Der Mensch hinter der Botschaft
Was mir in den letzten Jahren aufgefallen ist: Die besten Krisenvideos sind die, in denen man den Menschen hinter der Funktion spürt. Nicht den CEO, sondern die Person, die auch Sorgen und Zweifel hat. Nicht den Politiker, sondern den Menschen, der eine schwierige Entscheidung treffen musste.
Das bedeutet nicht, dass man seine Schwächen zur Schau stellen soll. Aber ein bisschen Menschlichkeit, ein Moment der Verletzlichkeit – das kann Wunder wirken. Wenn jemand zugeben kann, dass auch er nicht alle Antworten hat, wirkt er paradoxerweise kompetenter als jemand, der so tut, als hätte er alles im Griff.

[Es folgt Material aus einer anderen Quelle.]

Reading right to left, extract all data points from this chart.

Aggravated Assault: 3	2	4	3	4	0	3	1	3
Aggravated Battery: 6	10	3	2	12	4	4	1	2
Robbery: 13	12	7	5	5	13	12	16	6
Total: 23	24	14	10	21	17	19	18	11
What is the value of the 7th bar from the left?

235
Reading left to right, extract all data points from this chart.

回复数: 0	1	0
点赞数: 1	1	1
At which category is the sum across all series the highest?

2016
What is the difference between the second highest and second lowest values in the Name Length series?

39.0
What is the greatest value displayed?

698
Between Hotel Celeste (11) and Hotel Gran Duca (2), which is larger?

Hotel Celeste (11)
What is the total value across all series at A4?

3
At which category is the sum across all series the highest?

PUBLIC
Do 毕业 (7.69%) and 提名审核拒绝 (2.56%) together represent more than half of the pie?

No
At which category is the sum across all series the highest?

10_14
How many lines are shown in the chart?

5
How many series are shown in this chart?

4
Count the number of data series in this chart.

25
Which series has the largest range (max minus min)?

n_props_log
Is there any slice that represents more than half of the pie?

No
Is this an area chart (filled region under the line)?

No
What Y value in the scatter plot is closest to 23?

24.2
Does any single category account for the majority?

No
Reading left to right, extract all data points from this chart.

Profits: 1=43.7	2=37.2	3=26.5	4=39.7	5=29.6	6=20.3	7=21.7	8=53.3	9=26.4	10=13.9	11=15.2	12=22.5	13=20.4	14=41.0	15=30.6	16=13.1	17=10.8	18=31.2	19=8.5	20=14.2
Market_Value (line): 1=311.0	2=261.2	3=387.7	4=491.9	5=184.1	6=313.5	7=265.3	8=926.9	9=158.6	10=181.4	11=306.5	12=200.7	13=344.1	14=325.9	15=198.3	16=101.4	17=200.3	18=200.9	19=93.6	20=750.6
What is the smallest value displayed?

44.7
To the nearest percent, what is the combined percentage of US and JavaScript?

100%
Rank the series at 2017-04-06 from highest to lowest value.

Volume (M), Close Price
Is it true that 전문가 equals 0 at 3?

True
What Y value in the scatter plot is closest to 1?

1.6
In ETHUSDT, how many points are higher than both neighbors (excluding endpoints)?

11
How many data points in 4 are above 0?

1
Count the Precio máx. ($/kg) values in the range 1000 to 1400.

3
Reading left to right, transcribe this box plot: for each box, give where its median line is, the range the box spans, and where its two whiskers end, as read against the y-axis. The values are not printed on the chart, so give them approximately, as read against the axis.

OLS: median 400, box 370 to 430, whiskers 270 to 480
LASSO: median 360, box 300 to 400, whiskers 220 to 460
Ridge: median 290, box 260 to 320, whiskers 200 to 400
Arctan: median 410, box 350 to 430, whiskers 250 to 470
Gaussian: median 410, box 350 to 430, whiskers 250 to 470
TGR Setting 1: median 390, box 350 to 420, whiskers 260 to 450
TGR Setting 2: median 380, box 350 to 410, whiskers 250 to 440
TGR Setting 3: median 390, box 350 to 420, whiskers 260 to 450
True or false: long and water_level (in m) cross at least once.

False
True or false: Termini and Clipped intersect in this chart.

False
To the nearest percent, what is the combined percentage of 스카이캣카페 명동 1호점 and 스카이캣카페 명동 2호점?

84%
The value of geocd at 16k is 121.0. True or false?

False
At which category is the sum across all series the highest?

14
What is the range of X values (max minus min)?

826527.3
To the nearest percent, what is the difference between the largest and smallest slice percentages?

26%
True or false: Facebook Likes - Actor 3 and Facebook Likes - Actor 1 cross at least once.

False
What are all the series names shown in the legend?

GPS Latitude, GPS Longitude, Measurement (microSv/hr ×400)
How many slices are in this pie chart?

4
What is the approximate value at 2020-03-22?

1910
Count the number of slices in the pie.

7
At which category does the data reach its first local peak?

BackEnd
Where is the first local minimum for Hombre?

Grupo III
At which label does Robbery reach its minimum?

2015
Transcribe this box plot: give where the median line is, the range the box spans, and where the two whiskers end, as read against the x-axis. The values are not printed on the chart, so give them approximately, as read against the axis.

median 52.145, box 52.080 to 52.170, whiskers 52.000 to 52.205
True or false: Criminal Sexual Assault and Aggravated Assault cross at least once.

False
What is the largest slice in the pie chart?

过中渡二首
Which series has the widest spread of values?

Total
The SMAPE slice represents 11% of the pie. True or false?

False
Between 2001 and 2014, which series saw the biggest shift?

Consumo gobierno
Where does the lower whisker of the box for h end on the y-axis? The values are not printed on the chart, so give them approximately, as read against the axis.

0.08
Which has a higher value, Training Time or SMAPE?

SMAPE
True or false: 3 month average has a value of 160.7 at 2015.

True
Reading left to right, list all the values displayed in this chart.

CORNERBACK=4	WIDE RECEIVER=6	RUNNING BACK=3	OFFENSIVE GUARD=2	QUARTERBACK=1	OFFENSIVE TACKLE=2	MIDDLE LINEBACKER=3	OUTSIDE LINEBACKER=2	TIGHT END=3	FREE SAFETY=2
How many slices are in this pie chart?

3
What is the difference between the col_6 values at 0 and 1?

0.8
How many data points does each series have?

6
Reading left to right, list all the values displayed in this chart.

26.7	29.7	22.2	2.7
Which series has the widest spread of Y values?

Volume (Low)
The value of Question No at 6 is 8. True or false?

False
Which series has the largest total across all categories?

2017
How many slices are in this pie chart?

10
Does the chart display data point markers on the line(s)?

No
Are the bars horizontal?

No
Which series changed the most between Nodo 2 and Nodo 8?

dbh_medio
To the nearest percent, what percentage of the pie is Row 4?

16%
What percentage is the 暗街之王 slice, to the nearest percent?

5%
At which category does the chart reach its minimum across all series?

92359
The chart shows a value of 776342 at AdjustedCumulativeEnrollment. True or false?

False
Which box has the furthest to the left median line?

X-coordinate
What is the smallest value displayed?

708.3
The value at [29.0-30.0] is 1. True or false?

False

Videokommunikation in Krisenzeiten ist letztendlich eine Frage des Vertrauens. Und Vertrauen entsteht nicht durch perfekte Technik oder ausgeklügelte Rhetorikkünste. Es entsteht durch Ehrlichkeit, Klarheit und den Mut, auch mal unperfekt zu sein.
Vielleicht geht es am Ende nicht darum, ob wir die perfekte Krisenkommunikation beherrschen – sondern ob wir den Mut haben, als Menschen zu kommunizieren, auch wenn die Kameras laufen.